文本片段:
========

一、初级
1. Allocation of 31360000 exceeds 10% of system memory
爆显存了.
考虑以下几点:
- 减小batch_size
- 减小句子长度
- 模型上减小, 比如层数, hidden_size, 等等.
- 词表上减小
词表也是个注意点, 因为影响embedding的大小。
2. Cannot interpret feed_dict key as Tensor: Tensor Tensor(“Placeholder:0”, shape=(?, 15, 50), dtype=int32) is not an element of this graph
解决办法:
这是在说:placeholder不在新建的tf.Graph()中,此时只需要将placeholder放入其中即可。
错误示例:
以下为错误代码:
class Graph:
def __init__(self, is_training=True):
self.graph = tf.Graph()
with self.graph.as_default():
"""
网络模型
"""
if __name__ == "__main__":
g = Graph()
# placeholder -> 造成错误的原因.
input = tf.placeholder(tf.int32, shape=(None, hp.max_turn, hp.maxlen))
y = tf.placeholder(tf.int32, shape=(None, hp.maxlen))
sv = tf.train.Supervisor(graph=g.graph, logdir=hp.logdir, save_model_secs=0)

========

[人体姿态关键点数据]
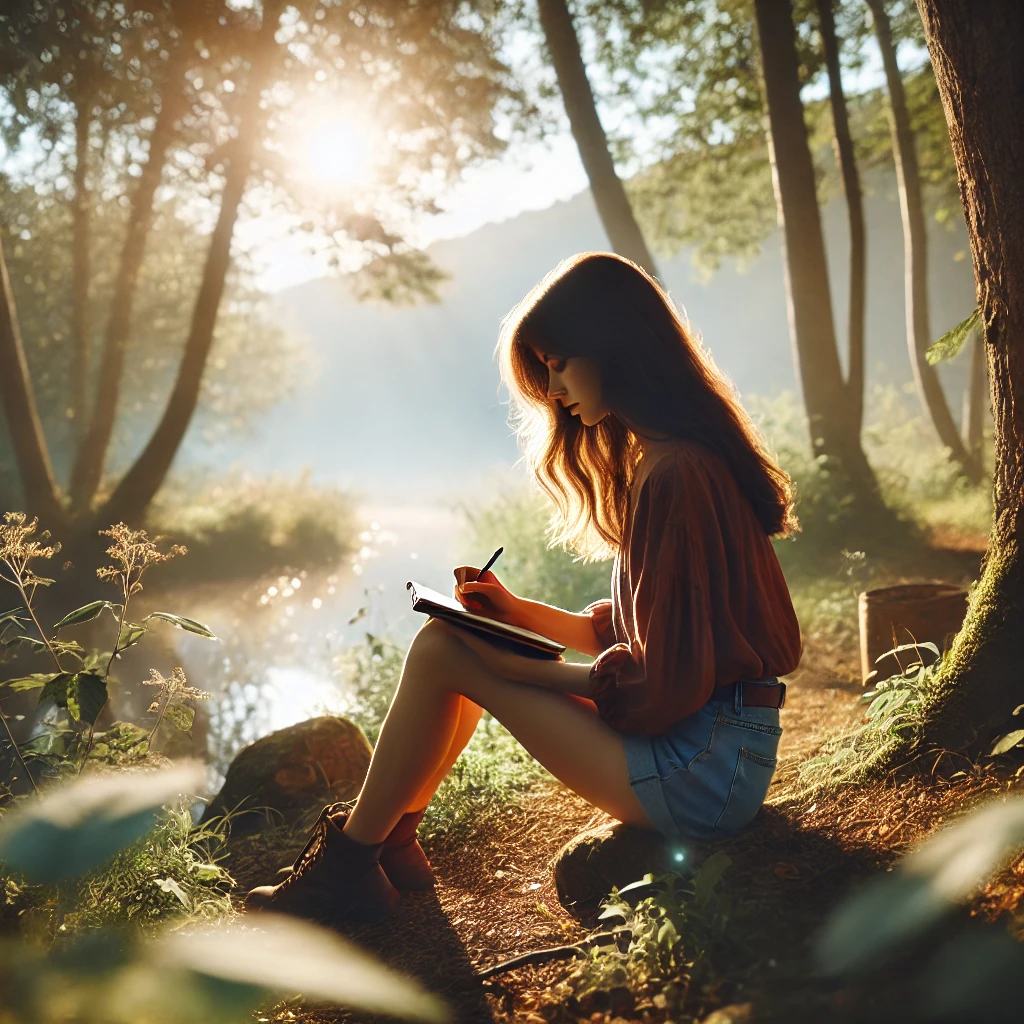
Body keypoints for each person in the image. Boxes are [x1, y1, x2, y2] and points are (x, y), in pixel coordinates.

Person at [245, 251, 802, 925]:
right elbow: (633, 632)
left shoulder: (676, 474)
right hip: (713, 747)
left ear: (614, 349)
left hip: (702, 772)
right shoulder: (674, 458)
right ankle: (379, 844)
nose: (552, 386)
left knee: (445, 652)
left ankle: (358, 860)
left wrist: (519, 670)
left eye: (558, 362)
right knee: (451, 639)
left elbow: (662, 682)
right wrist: (511, 613)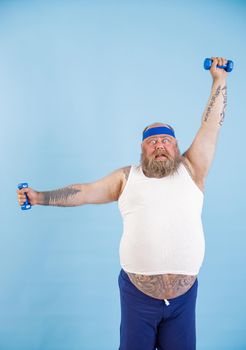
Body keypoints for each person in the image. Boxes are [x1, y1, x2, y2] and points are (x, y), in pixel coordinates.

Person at [17, 57, 228, 350]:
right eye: (152, 141)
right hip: (137, 298)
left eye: (166, 140)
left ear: (177, 147)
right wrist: (39, 197)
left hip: (183, 299)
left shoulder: (192, 170)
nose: (159, 145)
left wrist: (219, 81)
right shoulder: (126, 178)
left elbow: (211, 127)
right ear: (142, 149)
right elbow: (84, 192)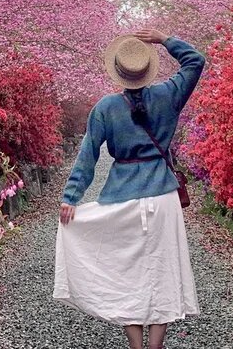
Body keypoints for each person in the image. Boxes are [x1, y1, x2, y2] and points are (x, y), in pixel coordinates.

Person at [53, 28, 206, 349]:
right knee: (162, 268)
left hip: (121, 198)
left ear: (119, 73)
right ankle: (156, 346)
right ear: (146, 70)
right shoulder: (168, 95)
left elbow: (88, 155)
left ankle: (136, 347)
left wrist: (71, 198)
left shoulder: (106, 108)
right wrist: (164, 39)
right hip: (163, 196)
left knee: (127, 272)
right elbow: (195, 61)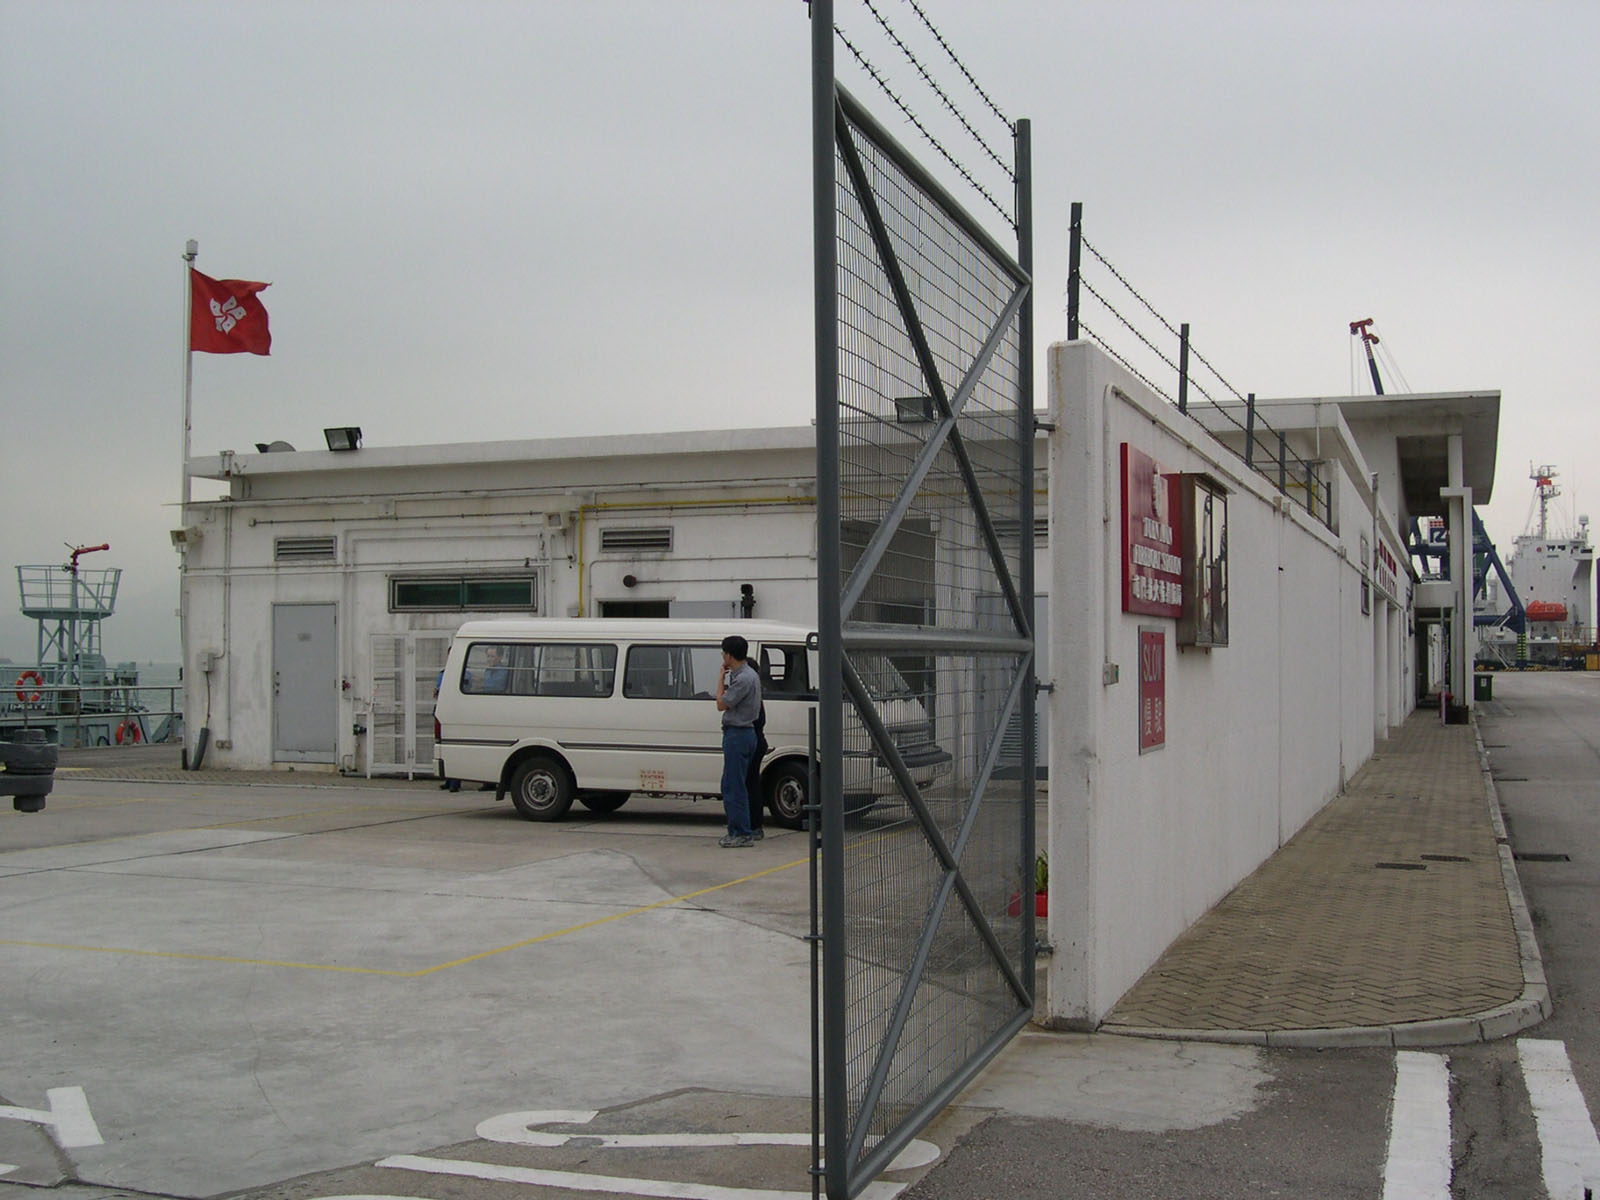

========

练习详情: 请接着那段讲 TensorFlow 报错及解决办法的文字往下续写，从它最后一句之后开始。

练习回答:
tfconfig = tf.ConfigProto()
tfconfig.gpu_options.allow_growth = True
with sv.managed_session(config=tfconfig) as sess:
"""
训练.
"""
纠正后的代码:
class Graph:
def __init__(self, is_training=True):
self.graph = tf.Graph()
with self.graph.as_default():
# placeholder -> 放到这里.
input = tf.placeholder(tf.int32, shape=(None, hp.max_turn, hp.maxlen))
y = tf.placeholder(tf.int32, shape=(None, hp.maxlen))
"""
网络模型
"""
if __name__ == "__main__":
g = Graph()
sv = tf.train.Supervisor(graph=g.graph, logdir=hp.logdir, save_model_secs=0)
tfconfig = tf.ConfigProto()
tfconfig.gpu_options.allow_growth = True
with sv.managed_session(config=tfconfig) as sess:
"""
训练.
"""
3. UserWarning: Converting sparse IndexedSlices to a dense Tensor with 427557888 elements. This may consume a large amount of memory.
存在原因:
这不是一个错误,但是占用了这么多显存,会爆内存的。
目前遇到的原因有:
- embedding 词表太大.
当时出错的词表大小是77W + 82W.
self.enc_embed = embedding(tf.reshape(self.x, [-1, hp.maxlen]),
vocab_size=data_hp["de2idx_len"],
num_units=embeddingsize,
scale=True,
scope="enc_embed")